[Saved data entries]
= = = = =
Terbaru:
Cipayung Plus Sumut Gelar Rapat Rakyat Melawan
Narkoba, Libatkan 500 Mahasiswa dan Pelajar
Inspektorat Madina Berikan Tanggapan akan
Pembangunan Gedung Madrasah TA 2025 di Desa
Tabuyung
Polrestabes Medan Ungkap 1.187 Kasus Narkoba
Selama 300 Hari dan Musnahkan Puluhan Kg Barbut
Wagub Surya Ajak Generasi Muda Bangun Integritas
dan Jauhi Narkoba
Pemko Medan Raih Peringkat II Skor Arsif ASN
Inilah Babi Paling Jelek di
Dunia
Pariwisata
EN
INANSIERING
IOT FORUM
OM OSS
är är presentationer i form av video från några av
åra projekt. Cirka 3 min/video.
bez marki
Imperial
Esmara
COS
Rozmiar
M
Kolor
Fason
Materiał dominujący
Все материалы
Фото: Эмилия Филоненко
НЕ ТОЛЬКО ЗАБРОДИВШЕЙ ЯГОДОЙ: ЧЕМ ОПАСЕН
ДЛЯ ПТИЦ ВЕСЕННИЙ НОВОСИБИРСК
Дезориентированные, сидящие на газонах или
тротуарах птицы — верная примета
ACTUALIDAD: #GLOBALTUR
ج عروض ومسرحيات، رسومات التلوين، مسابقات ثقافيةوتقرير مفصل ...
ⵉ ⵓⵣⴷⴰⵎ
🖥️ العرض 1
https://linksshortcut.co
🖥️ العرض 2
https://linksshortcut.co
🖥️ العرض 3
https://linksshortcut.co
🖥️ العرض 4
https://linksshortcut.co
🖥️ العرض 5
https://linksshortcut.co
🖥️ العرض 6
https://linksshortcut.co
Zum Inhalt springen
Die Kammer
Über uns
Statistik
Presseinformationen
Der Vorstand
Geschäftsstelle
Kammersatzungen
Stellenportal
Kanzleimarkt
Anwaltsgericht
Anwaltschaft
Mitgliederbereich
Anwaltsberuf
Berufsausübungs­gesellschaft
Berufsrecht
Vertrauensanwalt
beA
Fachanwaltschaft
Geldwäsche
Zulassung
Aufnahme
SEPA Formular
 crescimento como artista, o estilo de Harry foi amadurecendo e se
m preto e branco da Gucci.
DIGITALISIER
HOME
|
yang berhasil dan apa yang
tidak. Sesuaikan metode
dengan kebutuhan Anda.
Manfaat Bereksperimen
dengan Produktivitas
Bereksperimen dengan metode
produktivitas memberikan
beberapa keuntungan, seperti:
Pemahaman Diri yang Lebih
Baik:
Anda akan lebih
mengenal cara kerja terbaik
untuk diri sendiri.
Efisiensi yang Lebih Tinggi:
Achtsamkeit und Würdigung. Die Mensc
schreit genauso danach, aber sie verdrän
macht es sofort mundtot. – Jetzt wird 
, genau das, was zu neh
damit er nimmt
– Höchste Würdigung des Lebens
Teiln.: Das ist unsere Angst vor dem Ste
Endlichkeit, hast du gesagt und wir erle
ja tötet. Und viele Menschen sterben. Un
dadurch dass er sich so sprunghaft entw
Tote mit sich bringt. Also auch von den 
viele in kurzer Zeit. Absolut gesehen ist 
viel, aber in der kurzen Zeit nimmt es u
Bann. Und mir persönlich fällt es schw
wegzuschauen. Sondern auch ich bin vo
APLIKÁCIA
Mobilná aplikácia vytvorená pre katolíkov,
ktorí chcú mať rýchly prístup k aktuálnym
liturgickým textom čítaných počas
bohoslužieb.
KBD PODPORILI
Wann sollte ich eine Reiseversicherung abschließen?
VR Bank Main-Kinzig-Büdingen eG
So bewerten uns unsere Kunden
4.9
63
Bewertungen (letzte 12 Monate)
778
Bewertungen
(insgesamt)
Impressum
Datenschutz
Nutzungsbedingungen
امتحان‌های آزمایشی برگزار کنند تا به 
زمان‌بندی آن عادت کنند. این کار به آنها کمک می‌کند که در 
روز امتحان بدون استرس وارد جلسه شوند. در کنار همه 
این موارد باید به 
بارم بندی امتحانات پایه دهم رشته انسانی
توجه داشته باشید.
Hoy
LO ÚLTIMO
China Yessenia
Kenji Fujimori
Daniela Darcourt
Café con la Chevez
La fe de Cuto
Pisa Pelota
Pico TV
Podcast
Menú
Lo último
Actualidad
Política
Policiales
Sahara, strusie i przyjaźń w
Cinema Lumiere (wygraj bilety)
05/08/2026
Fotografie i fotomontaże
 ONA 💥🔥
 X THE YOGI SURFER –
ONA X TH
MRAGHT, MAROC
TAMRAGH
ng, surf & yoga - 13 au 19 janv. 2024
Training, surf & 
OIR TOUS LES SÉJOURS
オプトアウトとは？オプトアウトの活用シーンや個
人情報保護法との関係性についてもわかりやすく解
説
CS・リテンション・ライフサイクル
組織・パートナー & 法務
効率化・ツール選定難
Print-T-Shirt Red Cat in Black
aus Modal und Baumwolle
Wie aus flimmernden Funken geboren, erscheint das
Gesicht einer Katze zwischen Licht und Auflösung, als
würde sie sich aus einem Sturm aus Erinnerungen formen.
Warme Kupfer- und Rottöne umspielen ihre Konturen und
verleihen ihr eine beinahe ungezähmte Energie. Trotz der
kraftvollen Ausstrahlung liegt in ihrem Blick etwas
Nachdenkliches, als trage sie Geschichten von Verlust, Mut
= = = = =
▸ Aim of the exercise: Gather from the records above every line containing the string "yang".

▸ Result:
yang berhasil dan apa yang
Pemahaman Diri yang Lebih
Efisiensi yang Lebih Tinggi:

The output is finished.